= Data for this exercise =
:::::
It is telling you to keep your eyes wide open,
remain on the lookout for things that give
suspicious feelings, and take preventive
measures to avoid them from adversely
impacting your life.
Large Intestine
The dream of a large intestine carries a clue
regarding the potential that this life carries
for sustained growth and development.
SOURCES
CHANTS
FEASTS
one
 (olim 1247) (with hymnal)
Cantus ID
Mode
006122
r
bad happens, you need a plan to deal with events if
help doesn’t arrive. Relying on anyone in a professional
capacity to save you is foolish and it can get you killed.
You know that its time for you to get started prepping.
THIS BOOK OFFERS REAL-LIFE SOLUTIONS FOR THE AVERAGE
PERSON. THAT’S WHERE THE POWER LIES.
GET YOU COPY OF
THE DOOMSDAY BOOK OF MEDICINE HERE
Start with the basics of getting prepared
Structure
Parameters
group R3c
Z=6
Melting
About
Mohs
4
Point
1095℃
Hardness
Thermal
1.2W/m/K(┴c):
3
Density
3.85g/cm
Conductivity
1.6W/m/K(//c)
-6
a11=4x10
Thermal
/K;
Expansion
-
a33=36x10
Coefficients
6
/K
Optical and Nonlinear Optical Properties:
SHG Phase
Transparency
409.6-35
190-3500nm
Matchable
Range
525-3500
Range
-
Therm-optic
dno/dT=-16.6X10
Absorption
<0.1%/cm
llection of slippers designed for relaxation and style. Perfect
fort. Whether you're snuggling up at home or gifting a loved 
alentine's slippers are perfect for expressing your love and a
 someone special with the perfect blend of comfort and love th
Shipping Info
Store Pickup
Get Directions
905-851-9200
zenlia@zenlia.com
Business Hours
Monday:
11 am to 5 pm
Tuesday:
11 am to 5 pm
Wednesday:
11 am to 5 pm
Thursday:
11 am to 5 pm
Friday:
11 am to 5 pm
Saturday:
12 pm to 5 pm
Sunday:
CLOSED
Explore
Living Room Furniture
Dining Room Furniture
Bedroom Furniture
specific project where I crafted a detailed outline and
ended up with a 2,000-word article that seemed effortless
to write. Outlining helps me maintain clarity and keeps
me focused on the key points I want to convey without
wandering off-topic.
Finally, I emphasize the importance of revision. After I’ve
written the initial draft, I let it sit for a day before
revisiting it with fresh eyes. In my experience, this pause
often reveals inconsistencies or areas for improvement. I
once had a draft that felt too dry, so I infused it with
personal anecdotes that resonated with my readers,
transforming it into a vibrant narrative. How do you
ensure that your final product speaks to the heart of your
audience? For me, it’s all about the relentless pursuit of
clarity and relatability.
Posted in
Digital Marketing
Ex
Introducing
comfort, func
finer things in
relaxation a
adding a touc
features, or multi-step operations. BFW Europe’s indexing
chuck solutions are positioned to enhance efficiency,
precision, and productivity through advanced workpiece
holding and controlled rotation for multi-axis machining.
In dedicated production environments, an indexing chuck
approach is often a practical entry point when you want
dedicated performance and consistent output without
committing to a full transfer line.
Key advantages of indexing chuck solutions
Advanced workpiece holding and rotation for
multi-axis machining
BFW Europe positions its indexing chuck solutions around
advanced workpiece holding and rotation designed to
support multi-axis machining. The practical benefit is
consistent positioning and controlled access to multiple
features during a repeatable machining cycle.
:::::
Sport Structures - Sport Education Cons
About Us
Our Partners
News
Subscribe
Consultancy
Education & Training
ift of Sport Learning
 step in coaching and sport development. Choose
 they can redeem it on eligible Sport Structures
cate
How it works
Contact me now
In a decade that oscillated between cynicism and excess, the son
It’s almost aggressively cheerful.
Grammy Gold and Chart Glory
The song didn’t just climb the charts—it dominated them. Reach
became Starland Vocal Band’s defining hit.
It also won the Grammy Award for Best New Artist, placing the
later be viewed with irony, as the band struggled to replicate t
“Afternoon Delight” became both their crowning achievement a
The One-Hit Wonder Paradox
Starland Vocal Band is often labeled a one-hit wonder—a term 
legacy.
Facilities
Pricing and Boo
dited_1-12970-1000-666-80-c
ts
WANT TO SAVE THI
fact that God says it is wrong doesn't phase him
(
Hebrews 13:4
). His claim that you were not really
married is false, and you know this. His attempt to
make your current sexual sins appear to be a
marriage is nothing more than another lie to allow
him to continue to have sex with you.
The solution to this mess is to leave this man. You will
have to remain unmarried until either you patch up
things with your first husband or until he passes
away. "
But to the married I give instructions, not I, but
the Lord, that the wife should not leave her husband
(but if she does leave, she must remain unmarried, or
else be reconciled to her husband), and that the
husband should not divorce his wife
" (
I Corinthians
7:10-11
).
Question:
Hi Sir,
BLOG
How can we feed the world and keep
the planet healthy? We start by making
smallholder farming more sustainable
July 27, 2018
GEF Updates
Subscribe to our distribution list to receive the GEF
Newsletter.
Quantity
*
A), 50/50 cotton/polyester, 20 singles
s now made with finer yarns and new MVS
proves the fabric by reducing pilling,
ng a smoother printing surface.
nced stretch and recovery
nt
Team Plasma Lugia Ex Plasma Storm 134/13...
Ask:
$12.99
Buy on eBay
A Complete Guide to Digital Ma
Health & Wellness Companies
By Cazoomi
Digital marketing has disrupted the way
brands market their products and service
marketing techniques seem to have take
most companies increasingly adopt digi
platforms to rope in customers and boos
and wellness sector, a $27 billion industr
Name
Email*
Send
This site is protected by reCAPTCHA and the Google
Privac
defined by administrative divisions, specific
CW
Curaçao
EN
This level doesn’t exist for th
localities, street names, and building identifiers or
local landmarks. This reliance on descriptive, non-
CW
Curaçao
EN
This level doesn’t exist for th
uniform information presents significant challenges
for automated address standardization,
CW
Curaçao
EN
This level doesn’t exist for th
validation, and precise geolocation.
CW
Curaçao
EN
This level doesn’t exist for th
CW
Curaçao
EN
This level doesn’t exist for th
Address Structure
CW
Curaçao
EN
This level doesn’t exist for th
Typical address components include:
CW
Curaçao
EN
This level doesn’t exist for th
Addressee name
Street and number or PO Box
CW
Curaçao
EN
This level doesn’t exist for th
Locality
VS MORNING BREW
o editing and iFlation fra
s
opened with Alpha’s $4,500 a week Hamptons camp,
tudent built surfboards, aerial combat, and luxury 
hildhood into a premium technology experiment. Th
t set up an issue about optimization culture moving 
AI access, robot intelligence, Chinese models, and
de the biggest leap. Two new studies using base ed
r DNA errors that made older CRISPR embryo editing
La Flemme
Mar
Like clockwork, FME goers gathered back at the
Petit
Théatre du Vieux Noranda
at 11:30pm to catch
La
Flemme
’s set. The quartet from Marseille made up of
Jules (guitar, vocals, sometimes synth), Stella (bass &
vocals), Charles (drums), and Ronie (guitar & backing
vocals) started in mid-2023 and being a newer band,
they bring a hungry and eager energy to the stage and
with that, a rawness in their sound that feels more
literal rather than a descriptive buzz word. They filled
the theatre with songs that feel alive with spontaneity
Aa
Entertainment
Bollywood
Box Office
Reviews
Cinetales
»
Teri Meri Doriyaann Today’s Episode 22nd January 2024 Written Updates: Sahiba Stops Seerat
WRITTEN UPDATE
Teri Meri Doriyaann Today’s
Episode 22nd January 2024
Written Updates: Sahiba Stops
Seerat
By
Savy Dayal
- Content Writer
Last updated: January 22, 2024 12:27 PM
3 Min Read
:::::
Everything from the line with "Store Pickup" through the line with "Introducing" in the listing above must be retyped exactly, with nothing added.

= Solution for this problem =
Store Pickup
Get Directions
905-851-9200
zenlia@zenlia.com
Business Hours
Monday:
11 am to 5 pm
Tuesday:
11 am to 5 pm
Wednesday:
11 am to 5 pm
Thursday:
11 am to 5 pm
Friday:
11 am to 5 pm
Saturday:
12 pm to 5 pm
Sunday:
CLOSED
Explore
Living Room Furniture
Dining Room Furniture
Bedroom Furniture
specific project where I crafted a detailed outline and
ended up with a 2,000-word article that seemed effortless
to write. Outlining helps me maintain clarity and keeps
me focused on the key points I want to convey without
wandering off-topic.
Finally, I emphasize the importance of revision. After I’ve
written the initial draft, I let it sit for a day before
revisiting it with fresh eyes. In my experience, this pause
often reveals inconsistencies or areas for improvement. I
once had a draft that felt too dry, so I infused it with
personal anecdotes that resonated with my readers,
transforming it into a vibrant narrative. How do you
ensure that your final product speaks to the heart of your
audience? For me, it’s all about the relentless pursuit of
clarity and relatability.
Posted in
Digital Marketing
Ex
Introducing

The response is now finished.